**Your objective**
Your answer is to be every line of the material that includes the string "Microsoft".

**Records provided**
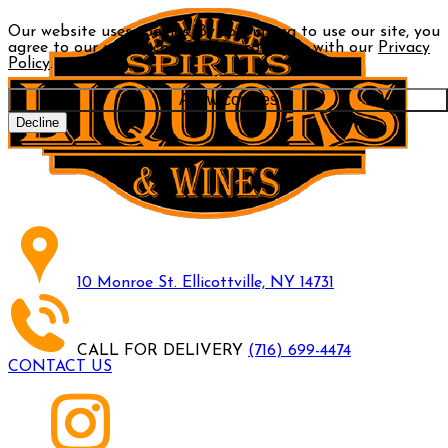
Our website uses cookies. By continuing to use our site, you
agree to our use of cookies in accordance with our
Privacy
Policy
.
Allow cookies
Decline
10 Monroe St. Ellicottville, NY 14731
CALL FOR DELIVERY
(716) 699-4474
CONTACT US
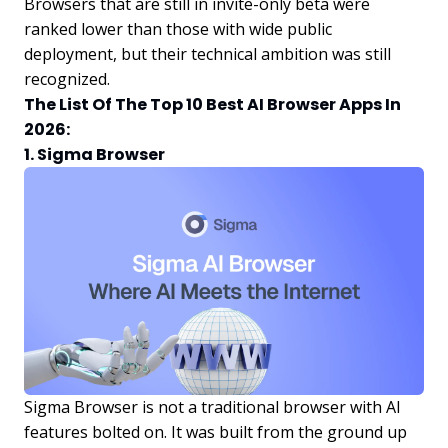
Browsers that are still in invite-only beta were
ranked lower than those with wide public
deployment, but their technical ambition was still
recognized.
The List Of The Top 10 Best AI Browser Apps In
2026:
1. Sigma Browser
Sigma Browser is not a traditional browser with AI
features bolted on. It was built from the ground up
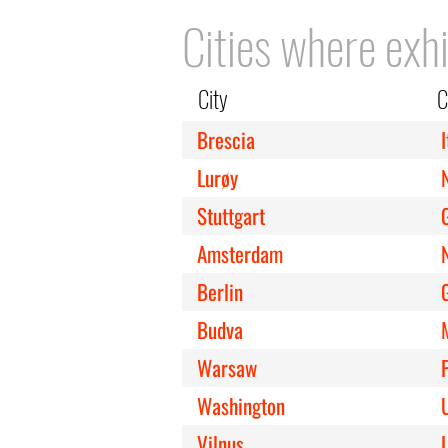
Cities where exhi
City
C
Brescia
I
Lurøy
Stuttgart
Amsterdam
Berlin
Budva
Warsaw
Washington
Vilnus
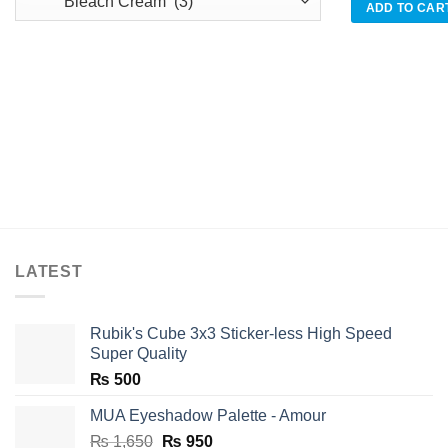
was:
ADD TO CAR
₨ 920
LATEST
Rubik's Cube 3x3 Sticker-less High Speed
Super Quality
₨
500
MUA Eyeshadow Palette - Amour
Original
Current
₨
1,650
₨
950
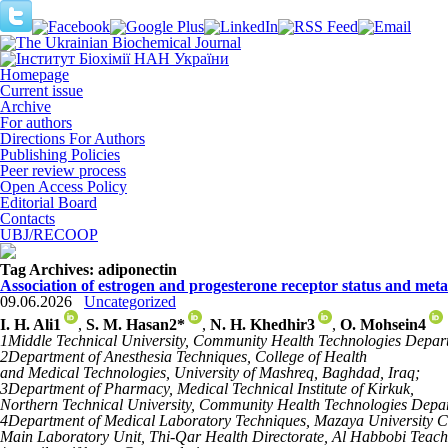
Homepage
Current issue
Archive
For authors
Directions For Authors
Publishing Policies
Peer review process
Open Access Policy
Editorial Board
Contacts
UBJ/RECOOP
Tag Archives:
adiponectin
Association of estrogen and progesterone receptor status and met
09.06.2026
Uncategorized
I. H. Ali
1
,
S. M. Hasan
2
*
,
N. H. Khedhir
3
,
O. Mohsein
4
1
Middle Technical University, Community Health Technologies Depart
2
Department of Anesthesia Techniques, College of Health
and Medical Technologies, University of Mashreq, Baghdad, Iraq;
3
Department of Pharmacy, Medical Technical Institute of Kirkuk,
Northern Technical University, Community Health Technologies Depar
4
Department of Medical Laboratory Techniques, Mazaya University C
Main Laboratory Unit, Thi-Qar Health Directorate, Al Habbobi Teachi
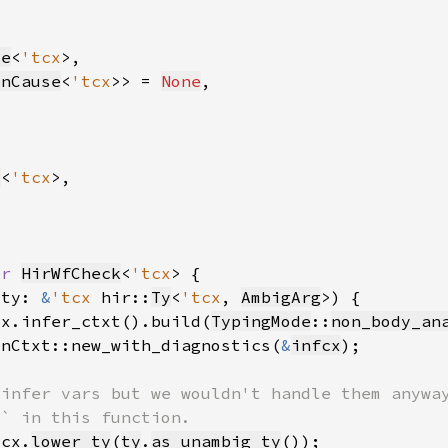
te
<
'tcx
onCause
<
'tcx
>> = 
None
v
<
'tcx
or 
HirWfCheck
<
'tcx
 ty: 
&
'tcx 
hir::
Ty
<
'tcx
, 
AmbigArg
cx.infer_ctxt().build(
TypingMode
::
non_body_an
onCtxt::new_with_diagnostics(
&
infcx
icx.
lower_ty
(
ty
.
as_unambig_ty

---

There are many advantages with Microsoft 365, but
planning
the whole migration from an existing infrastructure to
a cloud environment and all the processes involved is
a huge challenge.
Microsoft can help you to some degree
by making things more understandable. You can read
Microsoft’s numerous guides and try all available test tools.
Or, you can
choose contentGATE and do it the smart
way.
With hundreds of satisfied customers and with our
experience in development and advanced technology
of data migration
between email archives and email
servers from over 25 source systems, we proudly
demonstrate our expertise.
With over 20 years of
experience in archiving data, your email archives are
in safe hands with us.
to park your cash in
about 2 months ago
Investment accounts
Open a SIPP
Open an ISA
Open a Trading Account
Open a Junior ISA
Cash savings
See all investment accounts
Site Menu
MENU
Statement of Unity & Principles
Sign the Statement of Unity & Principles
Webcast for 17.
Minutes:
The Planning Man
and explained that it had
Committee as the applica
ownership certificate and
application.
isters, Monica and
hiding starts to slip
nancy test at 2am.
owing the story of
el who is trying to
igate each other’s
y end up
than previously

**Output of the exercise**
There are many advantages with Microsoft 365, but
Microsoft can help you to some degree
Microsoft’s numerous guides and try all available test tools.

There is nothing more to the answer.